**Required action**
An exact reproduction of the listing, minus the pictures, is the required output.

**Source material**
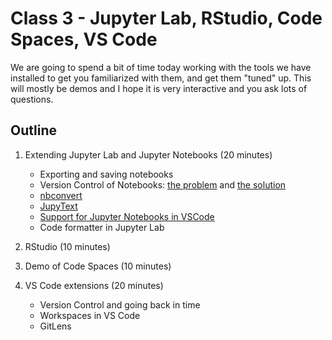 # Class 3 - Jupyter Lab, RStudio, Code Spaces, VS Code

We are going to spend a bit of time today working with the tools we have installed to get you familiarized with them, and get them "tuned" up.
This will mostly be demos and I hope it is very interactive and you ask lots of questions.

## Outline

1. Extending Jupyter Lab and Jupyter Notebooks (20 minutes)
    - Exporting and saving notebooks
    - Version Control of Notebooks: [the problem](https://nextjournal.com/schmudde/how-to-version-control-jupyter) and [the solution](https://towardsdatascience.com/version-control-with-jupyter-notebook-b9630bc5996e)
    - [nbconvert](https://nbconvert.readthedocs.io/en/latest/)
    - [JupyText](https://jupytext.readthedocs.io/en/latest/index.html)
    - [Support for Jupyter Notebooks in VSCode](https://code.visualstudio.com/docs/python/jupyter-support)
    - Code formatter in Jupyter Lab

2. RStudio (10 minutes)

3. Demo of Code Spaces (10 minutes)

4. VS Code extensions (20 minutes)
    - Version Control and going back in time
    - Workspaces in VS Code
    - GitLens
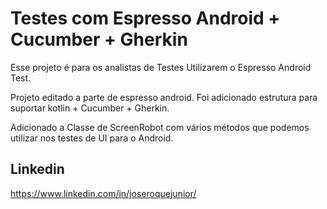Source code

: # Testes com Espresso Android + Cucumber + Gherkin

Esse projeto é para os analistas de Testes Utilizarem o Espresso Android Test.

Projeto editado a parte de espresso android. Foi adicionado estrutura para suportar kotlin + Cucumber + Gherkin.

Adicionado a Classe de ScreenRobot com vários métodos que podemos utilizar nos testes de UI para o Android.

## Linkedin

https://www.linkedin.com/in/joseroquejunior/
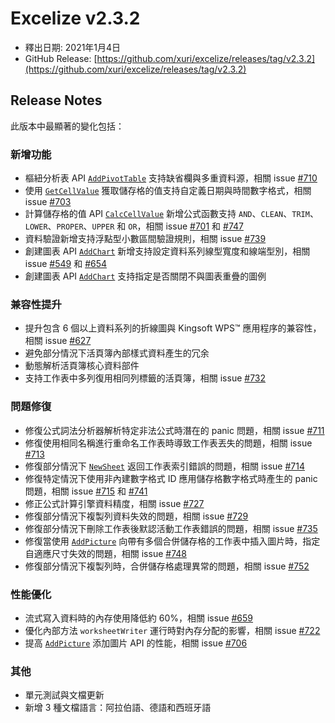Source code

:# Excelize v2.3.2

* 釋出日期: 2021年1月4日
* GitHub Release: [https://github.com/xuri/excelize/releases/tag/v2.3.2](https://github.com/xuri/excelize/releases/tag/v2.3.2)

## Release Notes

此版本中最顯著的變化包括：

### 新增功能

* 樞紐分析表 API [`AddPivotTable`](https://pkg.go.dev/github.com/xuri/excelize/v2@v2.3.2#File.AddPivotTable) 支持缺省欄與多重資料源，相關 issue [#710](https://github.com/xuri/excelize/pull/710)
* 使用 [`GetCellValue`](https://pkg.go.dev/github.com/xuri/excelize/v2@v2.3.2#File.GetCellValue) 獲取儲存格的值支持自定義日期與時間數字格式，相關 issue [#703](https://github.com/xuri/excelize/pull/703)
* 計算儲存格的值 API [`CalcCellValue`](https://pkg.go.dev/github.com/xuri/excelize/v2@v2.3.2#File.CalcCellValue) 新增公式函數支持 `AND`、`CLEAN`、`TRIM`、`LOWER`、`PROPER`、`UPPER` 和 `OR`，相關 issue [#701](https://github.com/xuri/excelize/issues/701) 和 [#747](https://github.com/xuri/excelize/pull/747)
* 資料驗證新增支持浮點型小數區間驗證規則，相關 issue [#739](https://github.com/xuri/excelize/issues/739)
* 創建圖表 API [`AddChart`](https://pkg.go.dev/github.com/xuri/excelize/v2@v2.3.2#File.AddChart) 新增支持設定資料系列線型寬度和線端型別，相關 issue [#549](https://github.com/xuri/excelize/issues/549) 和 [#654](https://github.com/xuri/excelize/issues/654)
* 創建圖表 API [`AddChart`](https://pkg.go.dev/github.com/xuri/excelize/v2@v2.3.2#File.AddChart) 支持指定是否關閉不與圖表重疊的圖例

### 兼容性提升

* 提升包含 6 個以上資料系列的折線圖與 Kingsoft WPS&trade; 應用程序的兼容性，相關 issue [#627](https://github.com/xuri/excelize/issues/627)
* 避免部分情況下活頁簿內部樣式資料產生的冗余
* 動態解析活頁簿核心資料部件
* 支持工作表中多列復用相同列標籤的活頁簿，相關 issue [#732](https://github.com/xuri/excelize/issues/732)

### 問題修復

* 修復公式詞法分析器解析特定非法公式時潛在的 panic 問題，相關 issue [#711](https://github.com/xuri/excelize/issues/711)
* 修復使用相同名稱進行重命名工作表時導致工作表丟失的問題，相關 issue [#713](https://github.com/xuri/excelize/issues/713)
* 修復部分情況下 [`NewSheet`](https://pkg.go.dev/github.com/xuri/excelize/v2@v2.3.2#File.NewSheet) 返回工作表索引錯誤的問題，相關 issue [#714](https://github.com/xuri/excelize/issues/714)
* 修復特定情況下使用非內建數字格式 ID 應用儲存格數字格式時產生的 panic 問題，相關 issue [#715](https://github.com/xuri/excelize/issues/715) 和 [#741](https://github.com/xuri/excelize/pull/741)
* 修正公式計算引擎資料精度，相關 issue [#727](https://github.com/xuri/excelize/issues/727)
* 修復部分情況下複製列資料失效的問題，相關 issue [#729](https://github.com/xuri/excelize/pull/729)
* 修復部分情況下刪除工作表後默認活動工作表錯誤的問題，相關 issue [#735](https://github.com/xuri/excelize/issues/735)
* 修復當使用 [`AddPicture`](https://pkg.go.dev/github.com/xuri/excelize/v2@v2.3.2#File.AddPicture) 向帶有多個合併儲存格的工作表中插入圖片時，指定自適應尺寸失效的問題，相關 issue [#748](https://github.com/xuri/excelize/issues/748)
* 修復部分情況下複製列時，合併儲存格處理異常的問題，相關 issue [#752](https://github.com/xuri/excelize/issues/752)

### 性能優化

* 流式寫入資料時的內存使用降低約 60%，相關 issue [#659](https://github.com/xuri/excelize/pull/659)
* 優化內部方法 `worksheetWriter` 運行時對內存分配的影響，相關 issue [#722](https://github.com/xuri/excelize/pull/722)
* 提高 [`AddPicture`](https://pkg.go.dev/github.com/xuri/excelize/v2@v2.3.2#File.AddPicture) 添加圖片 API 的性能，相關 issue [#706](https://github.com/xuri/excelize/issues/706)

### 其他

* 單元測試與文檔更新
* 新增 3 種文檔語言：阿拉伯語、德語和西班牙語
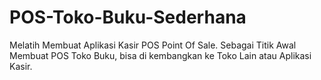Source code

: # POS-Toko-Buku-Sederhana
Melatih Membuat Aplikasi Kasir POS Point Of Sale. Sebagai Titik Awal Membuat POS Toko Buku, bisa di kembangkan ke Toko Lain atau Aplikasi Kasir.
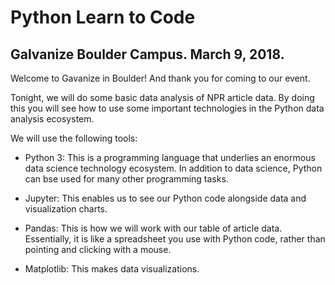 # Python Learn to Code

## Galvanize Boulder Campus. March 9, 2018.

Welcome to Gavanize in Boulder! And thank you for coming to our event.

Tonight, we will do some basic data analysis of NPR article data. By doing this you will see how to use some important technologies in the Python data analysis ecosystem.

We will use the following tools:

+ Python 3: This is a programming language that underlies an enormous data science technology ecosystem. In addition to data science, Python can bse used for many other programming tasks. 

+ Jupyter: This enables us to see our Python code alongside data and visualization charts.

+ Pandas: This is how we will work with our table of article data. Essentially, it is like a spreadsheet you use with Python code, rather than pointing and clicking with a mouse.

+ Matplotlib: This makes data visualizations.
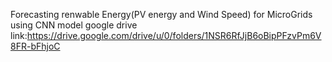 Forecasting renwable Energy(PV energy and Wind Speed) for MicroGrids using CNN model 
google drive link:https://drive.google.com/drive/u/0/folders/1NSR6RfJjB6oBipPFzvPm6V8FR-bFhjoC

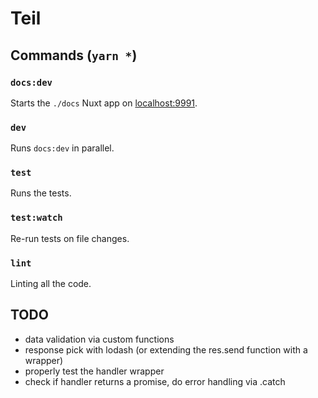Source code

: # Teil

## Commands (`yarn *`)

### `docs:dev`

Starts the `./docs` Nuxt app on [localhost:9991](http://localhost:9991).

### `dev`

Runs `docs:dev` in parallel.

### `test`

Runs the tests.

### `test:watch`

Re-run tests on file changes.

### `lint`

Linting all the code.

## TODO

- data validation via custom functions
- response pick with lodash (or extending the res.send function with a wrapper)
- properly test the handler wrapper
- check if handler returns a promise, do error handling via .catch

**Final answer**
 # Class 3 - Jupyter Lab, RStudio, Code Spaces, VS Code

We are going to spend a bit of time today working with the tools we have installed to get you familiarized with them, and get them "tuned" up.
This will mostly be demos and I hope it is very interactive and you ask lots of questions.

## Outline

1. Extending Jupyter Lab and Jupyter Notebooks (20 minutes)
    - Exporting and saving notebooks
    - Version Control of Notebooks: [the problem](https://nextjournal.com/schmudde/how-to-version-control-jupyter) and [the solution](https://towardsdatascience.com/version-control-with-jupyter-notebook-b9630bc5996e)
    - [nbconvert](https://nbconvert.readthedocs.io/en/latest/)
    - [JupyText](https://jupytext.readthedocs.io/en/latest/index.html)
    - [Support for Jupyter Notebooks in VSCode](https://code.visualstudio.com/docs/python/jupyter-support)
    - Code formatter in Jupyter Lab

2. RStudio (10 minutes)

3. Demo of Code Spaces (10 minutes)

4. VS Code extensions (20 minutes)
    - Version Control and going back in time
    - Workspaces in VS Code
    - GitLens
Source code

: # Testes com Espresso Android + Cucumber + Gherkin

Esse projeto é para os analistas de Testes Utilizarem o Espresso Android Test.

Projeto editado a parte de espresso android. Foi adicionado estrutura para suportar kotlin + Cucumber + Gherkin.

Adicionado a Classe de ScreenRobot com vários métodos que podemos utilizar nos testes de UI para o Android.

## Linkedin

https://www.linkedin.com/in/joseroquejunior/
Source code

:# Excelize v2.3.2

* 釋出日期: 2021年1月4日
* GitHub Release: [https://github.com/xuri/excelize/releases/tag/v2.3.2](https://github.com/xuri/excelize/releases/tag/v2.3.2)

## Release Notes

此版本中最顯著的變化包括：

### 新增功能

* 樞紐分析表 API [`AddPivotTable`](https://pkg.go.dev/github.com/xuri/excelize/v2@v2.3.2#File.AddPivotTable) 支持缺省欄與多重資料源，相關 issue [#710](https://github.com/xuri/excelize/pull/710)
* 使用 [`GetCellValue`](https://pkg.go.dev/github.com/xuri/excelize/v2@v2.3.2#File.GetCellValue) 獲取儲存格的值支持自定義日期與時間數字格式，相關 issue [#703](https://github.com/xuri/excelize/pull/703)
* 計算儲存格的值 API [`CalcCellValue`](https://pkg.go.dev/github.com/xuri/excelize/v2@v2.3.2#File.CalcCellValue) 新增公式函數支持 `AND`、`CLEAN`、`TRIM`、`LOWER`、`PROPER`、`UPPER` 和 `OR`，相關 issue [#701](https://github.com/xuri/excelize/issues/701) 和 [#747](https://github.com/xuri/excelize/pull/747)
* 資料驗證新增支持浮點型小數區間驗證規則，相關 issue [#739](https://github.com/xuri/excelize/issues/739)
* 創建圖表 API [`AddChart`](https://pkg.go.dev/github.com/xuri/excelize/v2@v2.3.2#File.AddChart) 新增支持設定資料系列線型寬度和線端型別，相關 issue [#549](https://github.com/xuri/excelize/issues/549) 和 [#654](https://github.com/xuri/excelize/issues/654)
* 創建圖表 API [`AddChart`](https://pkg.go.dev/github.com/xuri/excelize/v2@v2.3.2#File.AddChart) 支持指定是否關閉不與圖表重疊的圖例

### 兼容性提升

* 提升包含 6 個以上資料系列的折線圖與 Kingsoft WPS&trade; 應用程序的兼容性，相關 issue [#627](https://github.com/xuri/excelize/issues/627)
* 避免部分情況下活頁簿內部樣式資料產生的冗余
* 動態解析活頁簿核心資料部件
* 支持工作表中多列復用相同列標籤的活頁簿，相關 issue [#732](https://github.com/xuri/excelize/issues/732)

### 問題修復

* 修復公式詞法分析器解析特定非法公式時潛在的 panic 問題，相關 issue [#711](https://github.com/xuri/excelize/issues/711)
* 修復使用相同名稱進行重命名工作表時導致工作表丟失的問題，相關 issue [#713](https://github.com/xuri/excelize/issues/713)
* 修復部分情況下 [`NewSheet`](https://pkg.go.dev/github.com/xuri/excelize/v2@v2.3.2#File.NewSheet) 返回工作表索引錯誤的問題，相關 issue [#714](https://github.com/xuri/excelize/issues/714)
* 修復特定情況下使用非內建數字格式 ID 應用儲存格數字格式時產生的 panic 問題，相關 issue [#715](https://github.com/xuri/excelize/issues/715) 和 [#741](https://github.com/xuri/excelize/pull/741)
* 修正公式計算引擎資料精度，相關 issue [#727](https://github.com/xuri/excelize/issues/727)
* 修復部分情況下複製列資料失效的問題，相關 issue [#729](https://github.com/xuri/excelize/pull/729)
* 修復部分情況下刪除工作表後默認活動工作表錯誤的問題，相關 issue [#735](https://github.com/xuri/excelize/issues/735)
* 修復當使用 [`AddPicture`](https://pkg.go.dev/github.com/xuri/excelize/v2@v2.3.2#File.AddPicture) 向帶有多個合併儲存格的工作表中插入圖片時，指定自適應尺寸失效的問題，相關 issue [#748](https://github.com/xuri/excelize/issues/748)
* 修復部分情況下複製列時，合併儲存格處理異常的問題，相關 issue [#752](https://github.com/xuri/excelize/issues/752)

### 性能優化

* 流式寫入資料時的內存使用降低約 60%，相關 issue [#659](https://github.com/xuri/excelize/pull/659)
* 優化內部方法 `worksheetWriter` 運行時對內存分配的影響，相關 issue [#722](https://github.com/xuri/excelize/pull/722)
* 提高 [`AddPicture`](https://pkg.go.dev/github.com/xuri/excelize/v2@v2.3.2#File.AddPicture) 添加圖片 API 的性能，相關 issue [#706](https://github.com/xuri/excelize/issues/706)

### 其他

* 單元測試與文檔更新
* 新增 3 種文檔語言：阿拉伯語、德語和西班牙語
Source code

: # POS-Toko-Buku-Sederhana
Melatih Membuat Aplikasi Kasir POS Point Of Sale. Sebagai Titik Awal Membuat POS Toko Buku, bisa di kembangkan ke Toko Lain atau Aplikasi Kasir.
 # Python Learn to Code

## Galvanize Boulder Campus. March 9, 2018.

Welcome to Gavanize in Boulder! And thank you for coming to our event.

Tonight, we will do some basic data analysis of NPR article data. By doing this you will see how to use some important technologies in the Python data analysis ecosystem.

We will use the following tools:

+ Python 3: This is a programming language that underlies an enormous data science technology ecosystem. In addition to data science, Python can bse used for many other programming tasks. 

+ Jupyter: This enables us to see our Python code alongside data and visualization charts.

+ Pandas: This is how we will work with our table of article data. Essentially, it is like a spreadsheet you use with Python code, rather than pointing and clicking with a mouse.

+ Matplotlib: This makes data visualizations.
 Forecasting renwable Energy(PV energy and Wind Speed) for MicroGrids using CNN model 
google drive link:https://drive.google.com/drive/u/0/folders/1NSR6RfJjB6oBipPFzvPm6V8FR-bFhjoC

Source code

: # Teil

## Commands (`yarn *`)

### `docs:dev`

Starts the `./docs` Nuxt app on [localhost:9991](http://localhost:9991).

### `dev`

Runs `docs:dev` in parallel.

### `test`

Runs the tests.

### `test:watch`

Re-run tests on file changes.

### `lint`

Linting all the code.

## TODO

- data validation via custom functions
- response pick with lodash (or extending the res.send function with a wrapper)
- properly test the handler wrapper
- check if handler returns a promise, do error handling via .catch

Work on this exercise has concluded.